Zijn de gevolgen van de sluiting onevenredig ?
12. De voorzieningenrechter is van oordeel dat verzoeker en belanghebbende onvoldoende met verifieerbare (financiële) gegevens hebben onderbouwd dat zij door de sluiting van de loods voor een periode van 24 maanden onevenredig financieel (faillissement) worden geraakt. Gelet op de ter zitting door verzoeker getoonde gegevens wil de voorzieningenrechter aannemen dat verzoeker huurinkomsten heeft uit de verhuur van delen van de loods. Hoe hoog die inkomsten zijn, in hoeverre zij zijn gerelateerd aan de loods, of de huurinkomsten ook in voorliggende periode kunnen worden verwacht, en hoe die inkomsten in verhouding staan tot betalingsverplichtingen zoals de/een hypotheek op de loods is door verzoeker geheel niet inzichtelijk gemaakt. Verder is geheel niet onderbouwd op welke wijze en in welke mate het grondverzetbedrijf financieel wordt geraakt door sluiting van de loods, nu werkzaamheden doorgaans op locatie worden verricht. Dit betekent dat verweerder het belang van sluiting van de loods zwaarder heeft mogen wegen dan de gestelde financiële belangen van verzoeker en belanghebbende.
13. De voorzieningenrechter wijst het verzoek om een voorlopige voorziening toe en schorst het primaire besluit met betrekking tot de sluiting van het bijbehorende erf. De voorzieningenrechter wijst het verzoek voor wat betreft de sluiting van de loods af.
14. De voorzieningenrechter veroordeelt verweerder in de door verzoeker gemaakte proceskosten.
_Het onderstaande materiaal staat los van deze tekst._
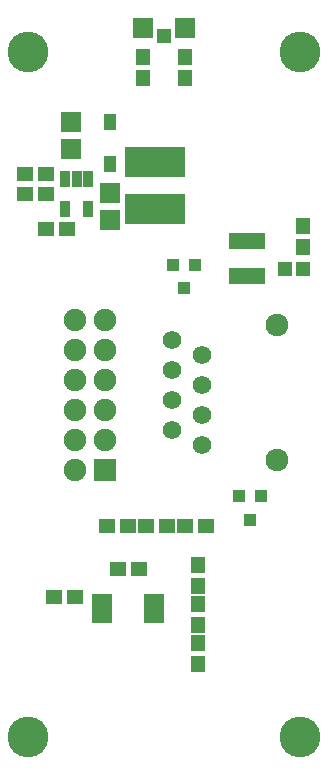
<source format=gbr>
G04 DesignSpark PCB PRO Gerber Version 10.0 Build 5299*
G04 #@! TF.Part,Single*
G04 #@! TF.FileFunction,Soldermask,Top*
G04 #@! TF.FilePolarity,Negative*
%FSLAX35Y35*%
%MOIN*%
G04 #@! TA.AperFunction,SMDPad,CuDef*
%ADD94R,0.03362X0.05724*%
%ADD97R,0.04150X0.05528*%
%ADD102R,0.04937X0.05291*%
%ADD95R,0.06500X0.07000*%
%ADD106R,0.04346X0.04346*%
%ADD104R,0.04543X0.04543*%
%ADD107R,0.04740X0.04740*%
%ADD103R,0.06906X0.06906*%
G04 #@! TA.AperFunction,ComponentPad*
%ADD92R,0.07496X0.07496*%
%ADD99C,0.06130*%
%ADD93C,0.07496*%
%ADD100C,0.07594*%
G04 #@! TA.AperFunction,WasherPad*
%ADD91C,0.13598*%
G04 #@! TA.AperFunction,SMDPad,CuDef*
%ADD101R,0.06512X0.02181*%
%ADD98R,0.05291X0.04937*%
%ADD105R,0.12063X0.05646*%
%ADD96R,0.19898X0.09858*%
G04 #@! TD.AperFunction*
X0Y0D02*
D02*
D91*
X27953Y24016D03*
Y252362D03*
X118504Y24016D03*
Y252362D03*
D02*
D92*
X53543Y113189D03*
D02*
D93*
X43543D03*
Y123189D03*
Y133189D03*
Y143189D03*
Y153189D03*
Y163189D03*
X53543Y123189D03*
Y133189D03*
Y143189D03*
Y153189D03*
Y163189D03*
D02*
D94*
X40354Y200197D03*
Y210039D03*
X44094D03*
X47835Y200197D03*
Y210039D03*
D02*
D95*
X42126Y219909D03*
Y228909D03*
X55118Y196287D03*
Y205287D03*
D02*
D96*
X70079Y200000D03*
Y215748D03*
D02*
D97*
X55118Y215157D03*
Y228937D03*
D02*
D98*
X26815Y205118D03*
Y211811D03*
X33815Y205118D03*
Y211811D03*
X33902Y193307D03*
X36657Y70846D03*
X40902Y193307D03*
X43657Y70846D03*
X54374Y94488D03*
X57917Y79921D03*
X61374Y94488D03*
X64917Y79921D03*
X67366Y94488D03*
X74366D03*
X80358D03*
X87358D03*
D02*
D99*
X75827Y126260D03*
Y136260D03*
Y146260D03*
Y156260D03*
X85827Y121260D03*
Y131260D03*
Y141260D03*
Y151260D03*
D02*
D100*
X110827Y116256D03*
Y161264D03*
D02*
D101*
X52681Y62972D03*
Y64941D03*
Y66909D03*
Y68878D03*
Y70846D03*
X70004Y62972D03*
Y64941D03*
Y66909D03*
Y68878D03*
Y70846D03*
D02*
D102*
X66142Y243744D03*
Y250744D03*
X80315Y243744D03*
Y250744D03*
X84646Y48448D03*
Y55448D03*
Y61441D03*
Y68441D03*
Y74433D03*
Y81433D03*
X119685Y187445D03*
Y194445D03*
D02*
D103*
X66339Y260236D03*
X80118D03*
D02*
D104*
X73228Y257677D03*
D02*
D105*
X100787Y177618D03*
Y189311D03*
D02*
D106*
X76181Y181496D03*
X79921Y173622D03*
X83661Y181496D03*
X98228Y104331D03*
X101969Y96457D03*
X105709Y104331D03*
D02*
D107*
X113583Y179921D03*
X119488D03*
X0Y0D02*
M02*

</source>
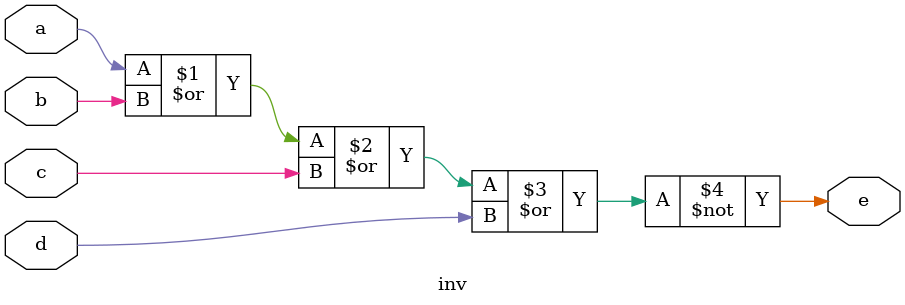
<source format=v>
`timescale 1ns / 1ps

module inv(a, b, c, d, e);
input a, b, c, d;
output e;

assign e = ~(a|b|c|d);
endmodule

</source>
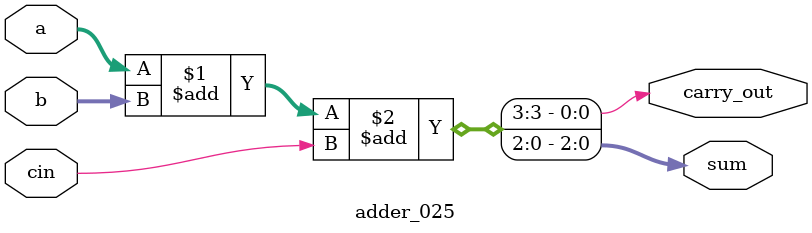
<source format=v>
module adder_025(carry_out,sum,a,b,cin);
   input [2:0] a,b;
   input       cin;
   output      carry_out;
   output [2:0] sum;
   assign {carry_out,sum} = a+b+cin;
endmodule

</source>
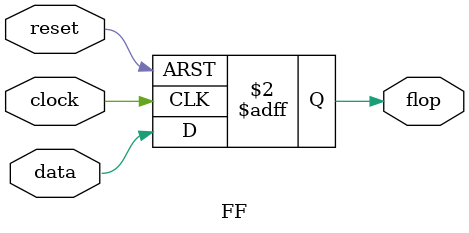
<source format=v>
module FF(clock, reset, data, flop);
  
input clock;
  
input reset;
  
input data;
 
 output reg flop;
  
always@(posedge reset or posedge clock) begin
    
if(reset)begin
      flop<=0;
    end
    
else begin
      flop<=data;
    end 
  end
endmodule
</source>
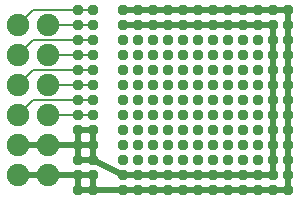
<source format=gtl>
G04*
G04 Format:               Gerber RS-274X*
G04 Layer:                TopCopper*
G04 This File Name:       bml_pmod_to_050_grid_1_inch_01.gtl*
G04 Source File Name:     bml_pmod_to_050_grid_1_inch_01.rrpcb*
G04 Unique ID:            fba66e10-ddf0-483a-a0c8-865054ed18e4*
G04 Generated Date:       Sunday, 12 November 2017 19:24:30*
G04*
G04 Created Using:        Robot Room Copper Connection v2.9.5573*
G04 Software Contact:     http://www.robotroom.com/CopperConnection/Support.aspx*
G04 License Number:       1363*
G04*
G04 Zero Suppression:     Leading*
G04 Number Precision:     2.4*
G04*
%FSLAX24Y24*%
%MOIN*%
%LNTopCopper*%
%ADD10C,.008*%
%ADD11C,.02*%
%ADD12C,.037*%
%ADD13C,.075*%
%ADD14R,.006X.006*%
D10*
G01X500Y5750D02*
X1000Y6250D01*
X2998D02*
X1000D01*
X2998Y5750D02*
X1500D01*
X2998Y5250D02*
X998D01*
X500Y4750D01*
X2998D02*
X1500D01*
X1000Y4250D02*
X500Y3750D01*
X2998D02*
X1500D01*
X2998Y3250D02*
X1000D01*
X500Y2750D01*
X2998D02*
X1500D01*
X2998Y4250D02*
X1000D01*
D11*
X500Y1750D02*
X1500D01*
X500Y750D02*
X1500D01*
Y1750D02*
X2998D01*
X1500Y750D02*
X2498D01*
X2998D02*
X3000Y250D01*
X2500D01*
X2498Y750D01*
X2998D01*
X2498Y1750D02*
Y1250D01*
X2998D01*
Y1750D01*
X2498D02*
Y2250D01*
X2998D01*
Y1750D01*
Y1250D02*
X3998Y750D01*
X3000Y250D02*
X9502D01*
X9500Y6250D01*
X3998D01*
Y750D02*
X9000D01*
Y5750D01*
X3998D01*
D12*
X2498Y6250D03*
X2998D03*
X2498Y5750D03*
Y5250D03*
Y4750D03*
Y4250D03*
Y3750D03*
Y3250D03*
Y2750D03*
X2998Y5750D03*
Y5250D03*
Y4750D03*
Y4250D03*
Y3750D03*
Y3250D03*
Y2750D03*
X2498Y2250D03*
X2998D03*
X2498Y1750D03*
X2998D03*
X2498Y1250D03*
X2998D03*
X2498Y750D03*
X2998D03*
X3998Y6250D03*
Y5750D03*
Y5250D03*
Y4750D03*
Y4250D03*
Y3750D03*
Y3250D03*
Y2750D03*
Y2250D03*
Y1750D03*
Y1250D03*
Y750D03*
X2500Y250D03*
X3000D03*
X4000D03*
X4500Y6250D03*
X5000D03*
X5500D03*
X4500Y5750D03*
Y5250D03*
Y4750D03*
Y4250D03*
Y3750D03*
Y3250D03*
Y2750D03*
X5000Y5750D03*
Y5250D03*
Y4750D03*
Y4250D03*
Y3750D03*
Y3250D03*
Y2750D03*
X4500Y2250D03*
X5000D03*
X4500Y1750D03*
X5000D03*
X4500Y1250D03*
X5000D03*
X4500Y750D03*
X5000D03*
X5500D03*
Y1250D03*
Y1750D03*
Y2250D03*
Y2750D03*
Y3250D03*
Y3750D03*
Y4250D03*
Y4750D03*
Y5250D03*
Y5750D03*
X6000Y6250D03*
Y5750D03*
Y5250D03*
Y4750D03*
Y4250D03*
Y3750D03*
Y3250D03*
Y2750D03*
Y2250D03*
Y1750D03*
Y1250D03*
Y750D03*
X4502Y250D03*
X5002D03*
X5502D03*
X6002D03*
X6500Y6250D03*
X7000D03*
X7500D03*
X6500Y5750D03*
Y5250D03*
Y4750D03*
Y4250D03*
Y3750D03*
Y3250D03*
Y2750D03*
X7000Y5750D03*
Y5250D03*
Y4750D03*
Y4250D03*
Y3750D03*
Y3250D03*
Y2750D03*
X6500Y2250D03*
X7000D03*
X6500Y1750D03*
X7000D03*
X6500Y1250D03*
X7000D03*
X6500Y750D03*
X7000D03*
X7500D03*
Y1250D03*
Y1750D03*
Y2250D03*
Y2750D03*
Y3250D03*
Y3750D03*
Y4250D03*
Y4750D03*
Y5250D03*
Y5750D03*
X8000Y6250D03*
Y5750D03*
Y5250D03*
Y4750D03*
Y4250D03*
Y3750D03*
Y3250D03*
Y2750D03*
Y2250D03*
Y1750D03*
Y1250D03*
Y750D03*
X6502Y250D03*
X7002D03*
X7502D03*
X8002D03*
X8500Y6250D03*
X9000D03*
X9500D03*
X8500Y5750D03*
Y5250D03*
Y4750D03*
Y4250D03*
Y3750D03*
Y3250D03*
Y2750D03*
X9000Y5750D03*
Y5250D03*
Y4750D03*
Y4250D03*
Y3750D03*
Y3250D03*
Y2750D03*
X8500Y2250D03*
X9000D03*
X8500Y1750D03*
X9000D03*
X8500Y1250D03*
X9000D03*
X8500Y750D03*
X9000D03*
X9500D03*
Y1250D03*
Y1750D03*
Y2250D03*
Y2750D03*
Y3250D03*
Y3750D03*
Y4250D03*
Y4750D03*
Y5250D03*
Y5750D03*
X8502Y250D03*
X9002D03*
X9502D03*
D13*
X1500Y4750D03*
Y3750D03*
Y2750D03*
Y1750D03*
Y750D03*
Y5750D03*
X500Y4750D03*
Y3750D03*
Y2750D03*
Y1750D03*
Y750D03*
Y5750D03*
M02*

</source>
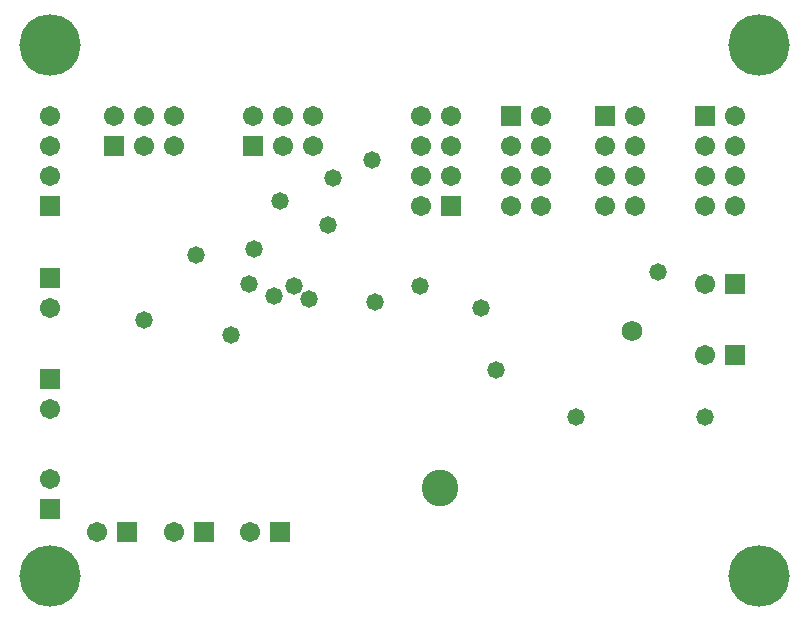
<source format=gbs>
G04 Layer_Color=16711935*
%FSLAX24Y24*%
%MOIN*%
G70*
G01*
G75*
%ADD38C,0.0680*%
%ADD46R,0.0671X0.0671*%
%ADD47C,0.0671*%
%ADD48R,0.0671X0.0671*%
%ADD49C,0.2049*%
%ADD50C,0.0580*%
%ADD51C,0.1220*%
D38*
X19390Y8169D02*
D03*
D46*
X22850Y9744D02*
D03*
Y7382D02*
D03*
X2134Y14344D02*
D03*
X6770D02*
D03*
X2559Y1476D02*
D03*
X5118D02*
D03*
X7677D02*
D03*
D47*
X21850Y9744D02*
D03*
Y7382D02*
D03*
X-0Y15344D02*
D03*
Y14344D02*
D03*
Y13344D02*
D03*
X2134Y15344D02*
D03*
X3134Y14344D02*
D03*
Y15344D02*
D03*
X4134Y14344D02*
D03*
Y15344D02*
D03*
X22850Y12350D02*
D03*
X21850D02*
D03*
X22850Y13350D02*
D03*
X21850D02*
D03*
X22850Y14350D02*
D03*
X21850D02*
D03*
X22850Y15350D02*
D03*
X19498Y12354D02*
D03*
X18498D02*
D03*
X19498Y13354D02*
D03*
X18498D02*
D03*
X19498Y14354D02*
D03*
X18498D02*
D03*
X19498Y15354D02*
D03*
X16358Y12354D02*
D03*
X15358D02*
D03*
X16358Y13354D02*
D03*
X15358D02*
D03*
X16358Y14354D02*
D03*
X15358D02*
D03*
X16358Y15354D02*
D03*
X12356Y15344D02*
D03*
X13356D02*
D03*
X12356Y14344D02*
D03*
X13356D02*
D03*
X12356Y13344D02*
D03*
X13356D02*
D03*
X12356Y12344D02*
D03*
X6770Y15344D02*
D03*
X7770Y14344D02*
D03*
Y15344D02*
D03*
X8770Y14344D02*
D03*
Y15344D02*
D03*
X-0Y8957D02*
D03*
Y5594D02*
D03*
Y3248D02*
D03*
X1559Y1476D02*
D03*
X4118D02*
D03*
X6677D02*
D03*
D48*
X-0Y12344D02*
D03*
X21850Y15350D02*
D03*
X18498Y15354D02*
D03*
X15358D02*
D03*
X13356Y12344D02*
D03*
X-0Y9957D02*
D03*
Y6594D02*
D03*
Y2248D02*
D03*
D49*
X0Y17717D02*
D03*
X23622D02*
D03*
Y0D02*
D03*
X0D02*
D03*
D50*
X14862Y6890D02*
D03*
X21850Y5315D02*
D03*
X17520D02*
D03*
X8150Y9696D02*
D03*
X6806Y10925D02*
D03*
X6026Y8036D02*
D03*
X4851Y10728D02*
D03*
X3134Y8563D02*
D03*
X14365Y8957D02*
D03*
X7677Y12500D02*
D03*
X9252Y11713D02*
D03*
X9449Y13287D02*
D03*
X12323Y9665D02*
D03*
X7480Y9350D02*
D03*
X10827Y9154D02*
D03*
X6644Y9744D02*
D03*
X10728Y13878D02*
D03*
X20276Y10138D02*
D03*
X8645Y9236D02*
D03*
D51*
X12992Y2953D02*
D03*
M02*

</source>
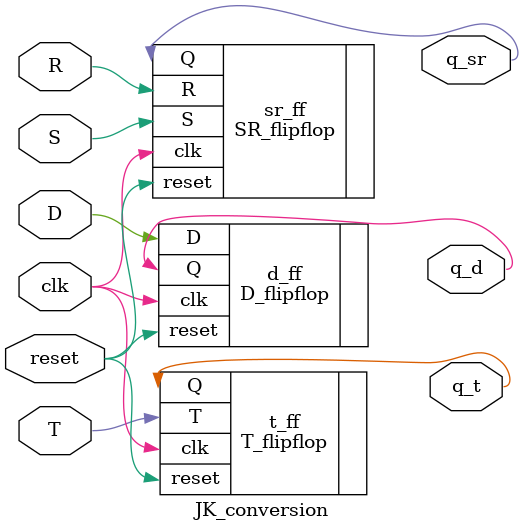
<source format=v>
`timescale 1ns / 1ps


module JK_conversion (
    input S, R, D, T, clk, reset,
    output q_sr, q_d, q_t
);

    SR_flipflop sr_ff (.S(S), .R(R), .clk(clk), .reset(reset), .Q(q_sr));

    D_flipflop d_ff (.D(D), .clk(clk), .reset(reset), .Q(q_d));

    T_flipflop t_ff (.T(T), .clk(clk), .reset(reset), .Q(q_t));
endmodule

</source>
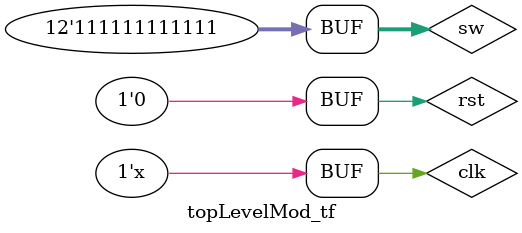
<source format=v>
`timescale 1ns / 1ps


module topLevelMod_tf;

	// Inputs
	reg clk;
	reg rst;
	reg [11:0] sw;

	// Outputs
	wire hscan;
	wire vscan;
	wire [3:0] vgaR;
	wire [3:0] vgaG;
	wire [3:0] vgaB;

	// Instantiate the Unit Under Test (UUT)
	topLevelMod uut (
		.clk(clk), 
		.rst(rst), 
		.sw(sw), 
		.hscan(hscan), 
		.vscan(vscan), 
		.vgaR(vgaR), 
		.vgaG(vgaG), 
		.vgaB(vgaB)
	);
	always #5 clk = ~clk;
	
	initial begin
		// Initialize Inputs
		clk = 0;
		rst = 0;
		sw = 0;

		// Wait 100 ns for global reset to finish
		#10;
      rst = 1;
		#10;
		rst = 0;
		#5
		sw = 12'hFFF;
		// Add stimulus here

	end
      
endmodule


</source>
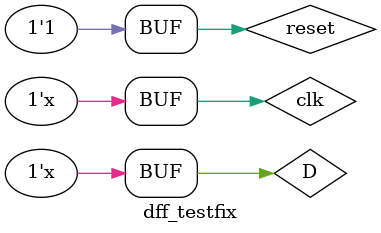
<source format=v>
`timescale 1ns / 1ps


module dff_testfix;

	// Inputs
	reg D;
	reg clk;
	reg reset;

	// Outputs
	wire Q;

	// Instantiate the Unit Under Test (UUT)
	DFlipFlop uut (
		.Q(Q), 
		.D(D), 
		.clk(clk), 
		.reset(reset)
	);

	initial begin
		// Initialize Inputs
		D = 0;
		clk = 0;
		reset = 1;

		// Wait 100 ns for global reset to finish
		#100;
   
		// Add stimulus here

	end
     always #5 clk = ~clk;
	  always #10 D = ~D;

endmodule


</source>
Deze kosten stelt de voorzieningenrechter op grond van het Besluit proceskosten bestuursrecht voor de door een derde beroepsmatig verleende rechtsbijstand vast op € 1.674,- (1 punt voor het indienen van het verzoekschrift, 1 punt voor het verschijnen ter zitting, met een waarde per punt van € 837 en een wegingsfactor 1).
De voorzieningenrechter stelt de verletkosten van verzoeker vast op (in totaal) € 287,-.